This is a project of using graph neural network to predict enantioselectivity
Dependencies: rdkit, torch, torch_geometric, sklearn, numpy, matplotlib
Results: The notebooks for investigation of data representation (graph & one-hot encoding) is in the folder data_representation_exps The ones for investigation of convolution layers are in folder conv_layers_exps Hyperparameter tuning is in hypertuning_onehot
Data Structures: dataset.py defines a Dataset class for loading data from .csv reaction.py defines a Reaction class. This is just a helper data structure that contains information of a single datum, including the reactants and enantioselectivity graph_fn.py defines functions that change a Reaction object to a torch_geometric.data.Data on which the models will actually use. The Reaction to Data abstraction is needed because we want different encoding of data. So we could define different functions in graph_fn.py. ASOhelpers.py gives helper functions for dataset.py models.py defines the models used to train. trainer.py defines the Trainer class to train the model.
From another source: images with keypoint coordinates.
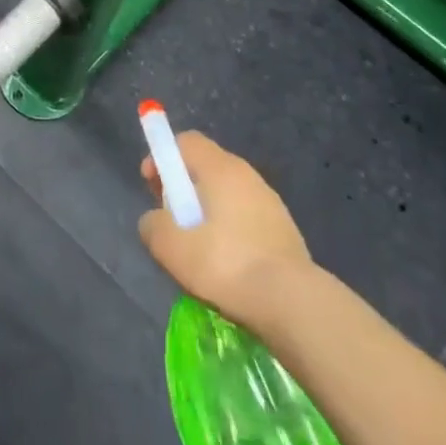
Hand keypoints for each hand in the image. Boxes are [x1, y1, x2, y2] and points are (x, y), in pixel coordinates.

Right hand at [139, 130, 313, 324]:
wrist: (294, 303)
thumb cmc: (226, 264)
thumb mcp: (171, 247)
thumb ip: (153, 225)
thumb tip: (155, 220)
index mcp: (220, 168)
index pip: (186, 141)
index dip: (162, 157)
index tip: (151, 185)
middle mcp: (247, 175)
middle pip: (205, 166)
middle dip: (182, 187)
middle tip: (171, 219)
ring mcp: (270, 201)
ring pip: (226, 193)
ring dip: (206, 211)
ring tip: (197, 248)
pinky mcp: (284, 229)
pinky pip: (245, 217)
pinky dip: (229, 230)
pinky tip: (226, 263)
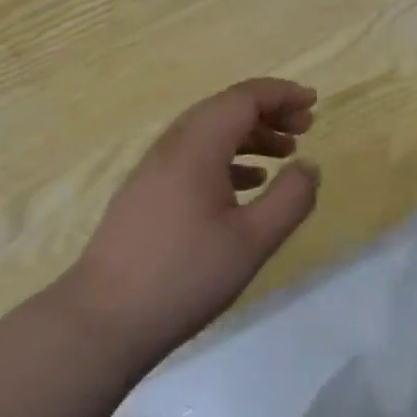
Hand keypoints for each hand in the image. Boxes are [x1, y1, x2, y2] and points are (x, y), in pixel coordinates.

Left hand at [57, 79, 319, 373]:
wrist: (102, 321)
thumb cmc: (184, 276)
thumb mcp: (252, 241)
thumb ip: (290, 199)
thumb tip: (309, 166)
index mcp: (197, 147)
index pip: (243, 99)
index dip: (281, 95)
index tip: (313, 104)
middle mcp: (172, 147)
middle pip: (225, 109)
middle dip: (268, 112)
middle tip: (304, 129)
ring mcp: (154, 170)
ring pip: (208, 133)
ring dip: (249, 135)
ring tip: (284, 154)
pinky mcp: (146, 194)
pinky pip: (194, 157)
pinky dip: (227, 158)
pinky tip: (247, 184)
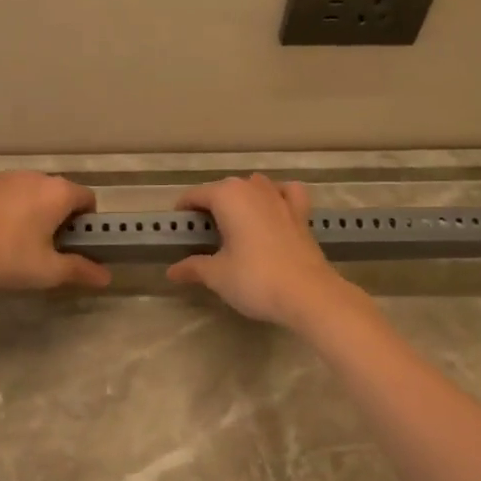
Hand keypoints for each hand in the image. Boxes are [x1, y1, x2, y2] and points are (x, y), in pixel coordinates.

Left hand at [0, 172, 109, 290]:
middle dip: (59, 219)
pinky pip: (7, 195)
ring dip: (33, 213)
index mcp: (58, 192)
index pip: (88, 199)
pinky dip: (8, 210)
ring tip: (15, 244)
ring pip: (32, 194)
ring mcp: (5, 176)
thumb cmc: (3, 255)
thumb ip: (79, 270)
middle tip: (45, 250)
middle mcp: (35, 176)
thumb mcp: (45, 271)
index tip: (73, 246)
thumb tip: (106, 276)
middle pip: (60, 195)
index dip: (87, 224)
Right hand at [166, 174, 350, 325]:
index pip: (195, 195)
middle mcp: (254, 188)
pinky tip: (273, 210)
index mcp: (228, 196)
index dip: (183, 211)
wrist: (308, 294)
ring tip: (235, 224)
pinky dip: (278, 196)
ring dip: (242, 198)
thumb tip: (172, 270)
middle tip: (202, 236)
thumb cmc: (255, 279)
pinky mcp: (301, 213)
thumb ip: (193, 267)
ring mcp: (281, 198)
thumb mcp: (217, 276)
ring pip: (255, 186)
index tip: (178, 230)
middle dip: (211, 206)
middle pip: (224, 189)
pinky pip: (286, 194)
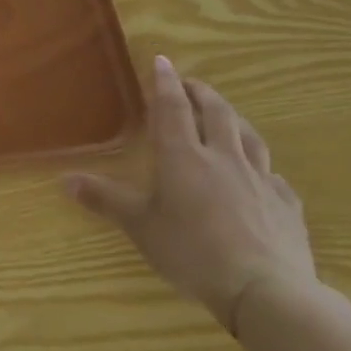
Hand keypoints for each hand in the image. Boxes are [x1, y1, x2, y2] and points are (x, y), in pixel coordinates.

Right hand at [65, 56, 315, 332]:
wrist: (265, 289)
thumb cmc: (192, 251)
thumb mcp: (139, 226)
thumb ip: (105, 199)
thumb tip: (64, 179)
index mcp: (183, 156)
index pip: (172, 108)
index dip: (166, 83)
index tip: (163, 60)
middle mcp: (223, 158)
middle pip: (216, 113)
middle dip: (202, 93)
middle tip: (191, 84)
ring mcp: (260, 179)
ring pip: (248, 137)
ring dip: (234, 119)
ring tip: (226, 116)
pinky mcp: (286, 205)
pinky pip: (274, 175)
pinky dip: (262, 165)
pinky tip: (262, 174)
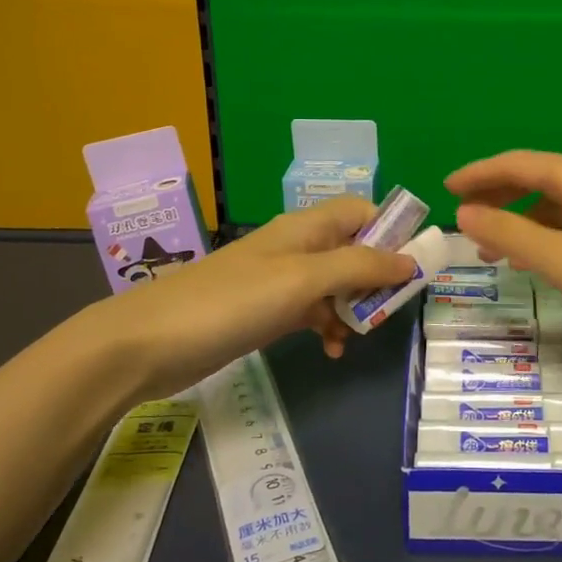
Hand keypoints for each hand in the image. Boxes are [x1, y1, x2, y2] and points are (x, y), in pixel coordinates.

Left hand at [79, 198, 417, 399]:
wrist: (150, 342)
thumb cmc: (233, 301)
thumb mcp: (304, 279)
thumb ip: (360, 266)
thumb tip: (411, 261)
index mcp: (307, 227)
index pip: (363, 212)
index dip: (391, 233)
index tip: (411, 268)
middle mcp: (297, 246)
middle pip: (353, 248)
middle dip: (376, 277)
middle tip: (387, 309)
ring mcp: (279, 279)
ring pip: (335, 283)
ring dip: (353, 306)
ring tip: (358, 335)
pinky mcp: (264, 311)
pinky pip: (311, 310)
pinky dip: (326, 325)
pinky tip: (329, 349)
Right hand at [446, 151, 561, 347]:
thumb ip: (510, 234)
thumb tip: (466, 211)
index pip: (517, 163)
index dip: (478, 174)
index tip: (446, 188)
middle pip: (540, 176)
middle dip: (500, 195)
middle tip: (466, 218)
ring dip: (526, 217)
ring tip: (497, 246)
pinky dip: (555, 228)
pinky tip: (546, 256)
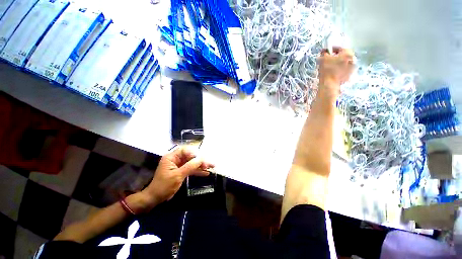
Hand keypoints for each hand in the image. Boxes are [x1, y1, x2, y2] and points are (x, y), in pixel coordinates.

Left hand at [140, 147, 214, 207]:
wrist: (156, 198)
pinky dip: (198, 171)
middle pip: (190, 157)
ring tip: (211, 167)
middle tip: (210, 164)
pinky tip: (206, 173)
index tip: (202, 159)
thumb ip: (190, 166)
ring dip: (201, 166)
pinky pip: (191, 169)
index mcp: (171, 157)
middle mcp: (176, 159)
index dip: (194, 153)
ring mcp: (179, 166)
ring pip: (192, 163)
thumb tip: (201, 158)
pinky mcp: (182, 172)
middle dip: (200, 160)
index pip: (185, 151)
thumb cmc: (164, 186)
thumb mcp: (178, 175)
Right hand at [318, 47, 354, 99]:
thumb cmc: (327, 70)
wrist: (329, 84)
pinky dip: (340, 69)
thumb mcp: (323, 59)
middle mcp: (353, 59)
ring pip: (345, 62)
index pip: (340, 48)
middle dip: (337, 56)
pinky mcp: (350, 75)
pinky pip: (345, 70)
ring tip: (331, 66)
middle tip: (329, 60)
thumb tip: (325, 51)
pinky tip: (334, 72)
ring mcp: (352, 68)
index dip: (332, 49)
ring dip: (339, 63)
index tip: (327, 52)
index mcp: (347, 53)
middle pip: (344, 55)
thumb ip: (325, 53)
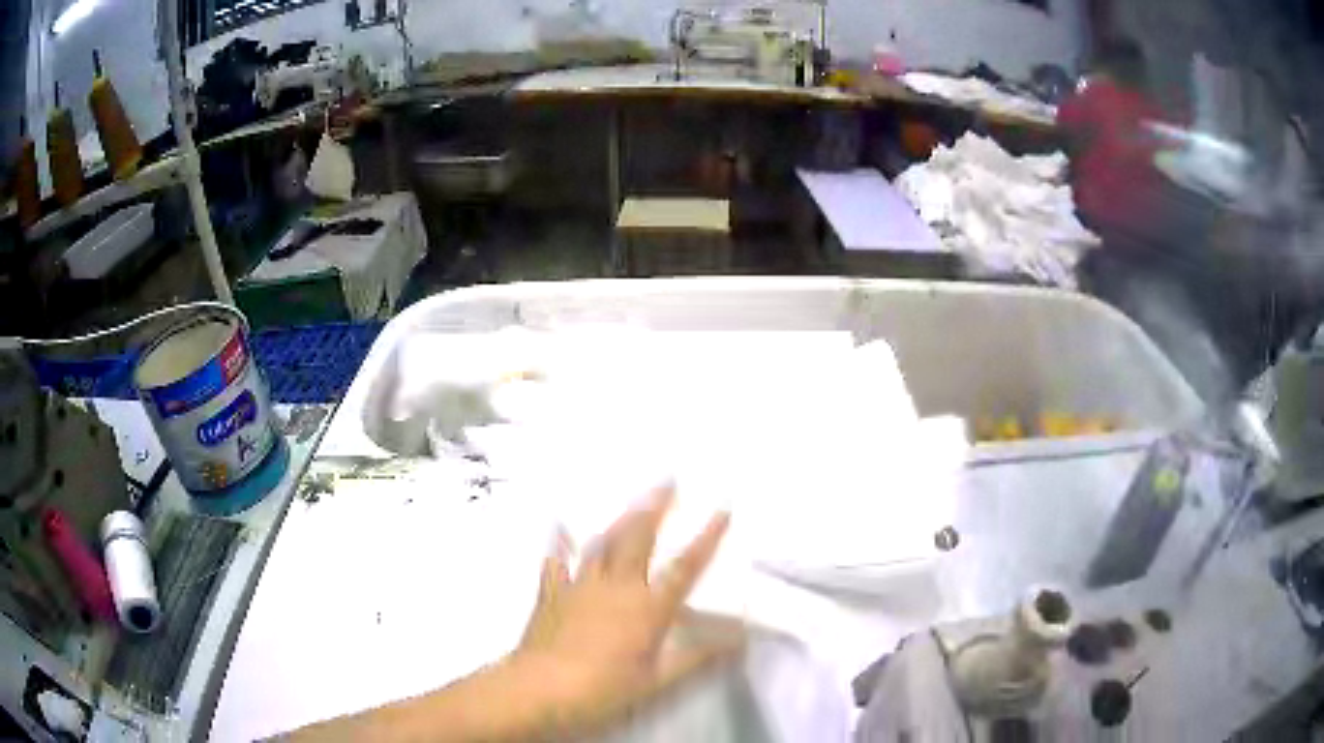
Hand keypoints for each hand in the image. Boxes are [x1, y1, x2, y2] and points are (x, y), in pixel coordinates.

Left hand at [509, 486, 738, 736]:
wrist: (539, 689)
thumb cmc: (603, 689)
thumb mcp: (657, 682)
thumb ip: (698, 659)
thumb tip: (739, 640)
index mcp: (647, 608)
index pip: (684, 567)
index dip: (706, 538)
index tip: (722, 509)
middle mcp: (616, 587)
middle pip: (638, 539)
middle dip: (656, 507)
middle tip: (668, 480)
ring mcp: (580, 586)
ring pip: (602, 543)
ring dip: (619, 519)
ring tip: (632, 500)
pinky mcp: (551, 594)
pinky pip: (557, 561)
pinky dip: (560, 543)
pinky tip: (560, 527)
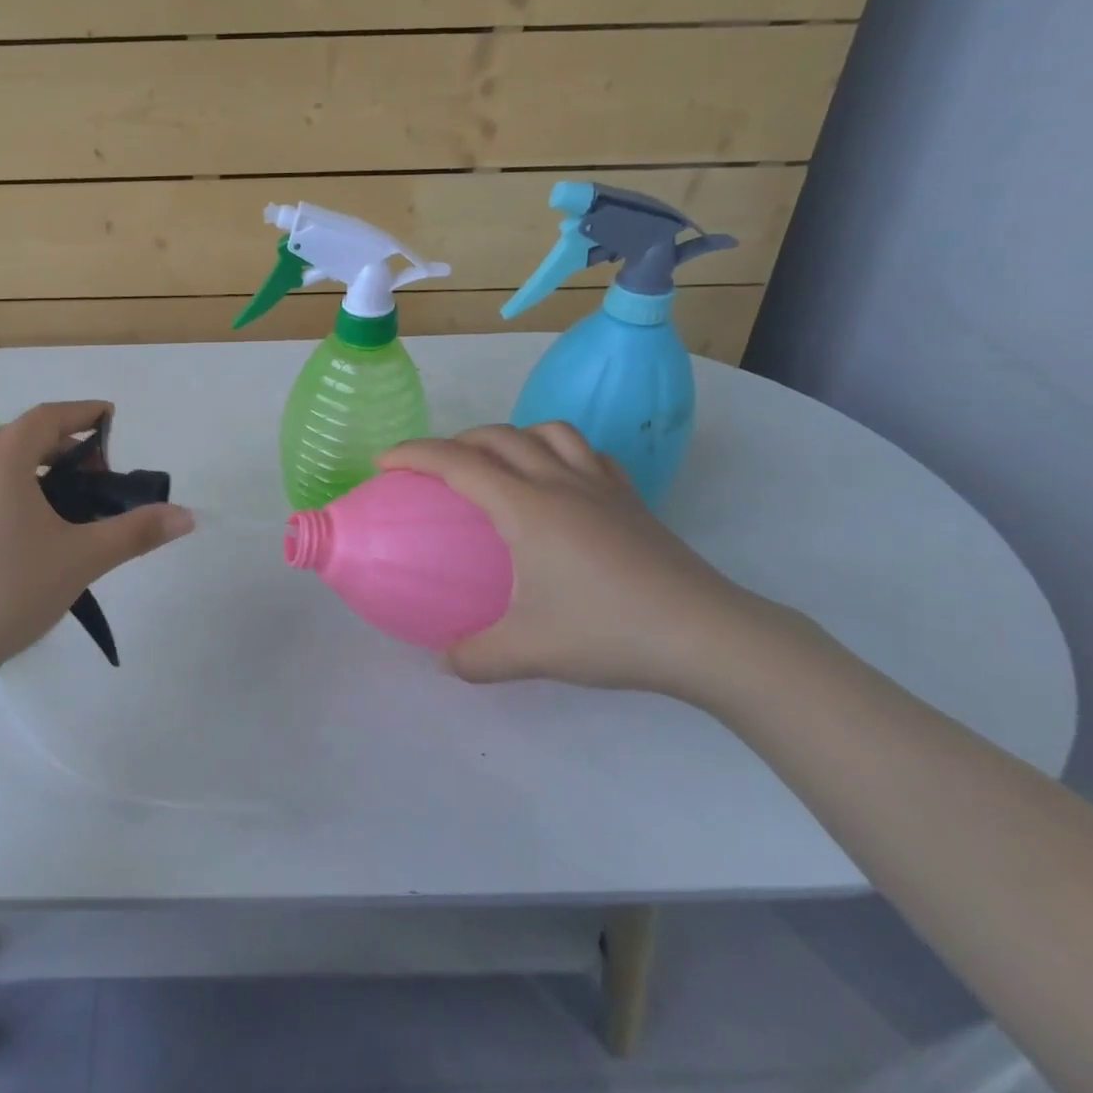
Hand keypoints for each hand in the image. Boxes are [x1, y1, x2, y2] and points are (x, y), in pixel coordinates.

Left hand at [0, 401, 193, 684]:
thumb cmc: (9, 588)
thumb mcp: (82, 558)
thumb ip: (136, 532)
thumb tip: (186, 515)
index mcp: (3, 459)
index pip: (49, 416)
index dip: (85, 412)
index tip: (114, 421)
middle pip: (27, 437)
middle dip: (69, 445)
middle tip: (103, 475)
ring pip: (6, 467)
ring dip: (44, 471)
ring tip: (77, 504)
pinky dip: (23, 493)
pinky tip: (40, 534)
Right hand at [380, 423, 771, 696]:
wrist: (708, 636)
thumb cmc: (610, 632)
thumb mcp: (529, 652)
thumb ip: (475, 656)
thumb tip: (443, 661)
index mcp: (527, 507)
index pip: (457, 463)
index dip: (414, 454)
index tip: (384, 462)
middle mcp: (559, 482)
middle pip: (498, 436)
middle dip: (455, 441)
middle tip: (433, 469)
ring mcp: (600, 486)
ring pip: (547, 432)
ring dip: (510, 436)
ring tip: (496, 465)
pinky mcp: (631, 499)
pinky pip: (587, 453)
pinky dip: (558, 450)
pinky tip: (557, 481)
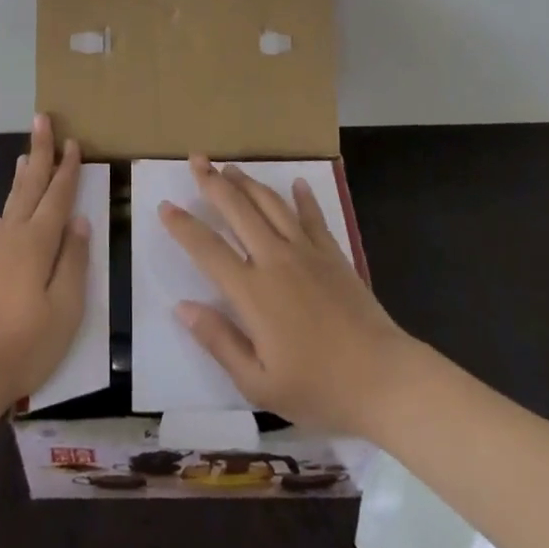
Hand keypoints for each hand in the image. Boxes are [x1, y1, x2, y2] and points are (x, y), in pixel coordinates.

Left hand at [0, 115, 90, 409]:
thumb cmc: (23, 345)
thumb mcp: (64, 308)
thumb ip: (73, 261)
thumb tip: (79, 220)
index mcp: (37, 244)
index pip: (57, 196)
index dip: (66, 169)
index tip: (72, 141)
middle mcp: (12, 239)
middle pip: (29, 187)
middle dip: (39, 152)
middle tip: (42, 119)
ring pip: (11, 205)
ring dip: (21, 177)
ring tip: (24, 155)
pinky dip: (7, 212)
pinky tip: (3, 217)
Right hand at [158, 157, 416, 435]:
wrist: (383, 379)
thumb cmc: (318, 388)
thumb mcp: (259, 382)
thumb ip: (219, 341)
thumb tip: (182, 307)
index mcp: (253, 292)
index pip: (208, 249)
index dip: (183, 226)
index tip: (165, 205)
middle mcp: (275, 259)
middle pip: (238, 210)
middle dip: (213, 183)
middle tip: (196, 159)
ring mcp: (306, 252)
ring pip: (270, 204)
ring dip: (248, 182)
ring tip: (230, 168)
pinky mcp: (332, 254)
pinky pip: (312, 216)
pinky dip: (302, 197)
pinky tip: (296, 183)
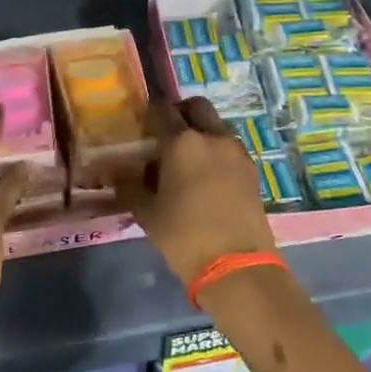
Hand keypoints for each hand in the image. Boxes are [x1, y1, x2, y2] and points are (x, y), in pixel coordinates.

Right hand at [115, 97, 274, 286]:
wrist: (236, 264)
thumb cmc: (184, 235)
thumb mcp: (147, 212)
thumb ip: (130, 185)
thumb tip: (119, 172)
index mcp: (182, 142)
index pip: (162, 110)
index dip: (149, 113)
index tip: (141, 125)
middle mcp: (212, 137)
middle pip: (196, 107)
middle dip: (180, 113)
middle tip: (166, 135)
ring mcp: (236, 152)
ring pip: (216, 126)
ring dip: (200, 132)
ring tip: (186, 160)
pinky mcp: (252, 169)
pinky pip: (229, 147)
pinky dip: (216, 151)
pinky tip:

Original Data: The enantioselectivity of the reactions are in exps.csv The ligand structures (SMILES strings) are in ligands.csv The naming and numbering of each structure is manually copied from paper: Zahrt, A. F., Henle, J. J., Rose, B. T., Wang, Y., Darrow, W. T., & Denmark, S. E. (2019). Prediction of higher-selectivity catalysts by computer-driven workflow and machine learning. Science (New York, N.Y.), 363(6424), eaau5631.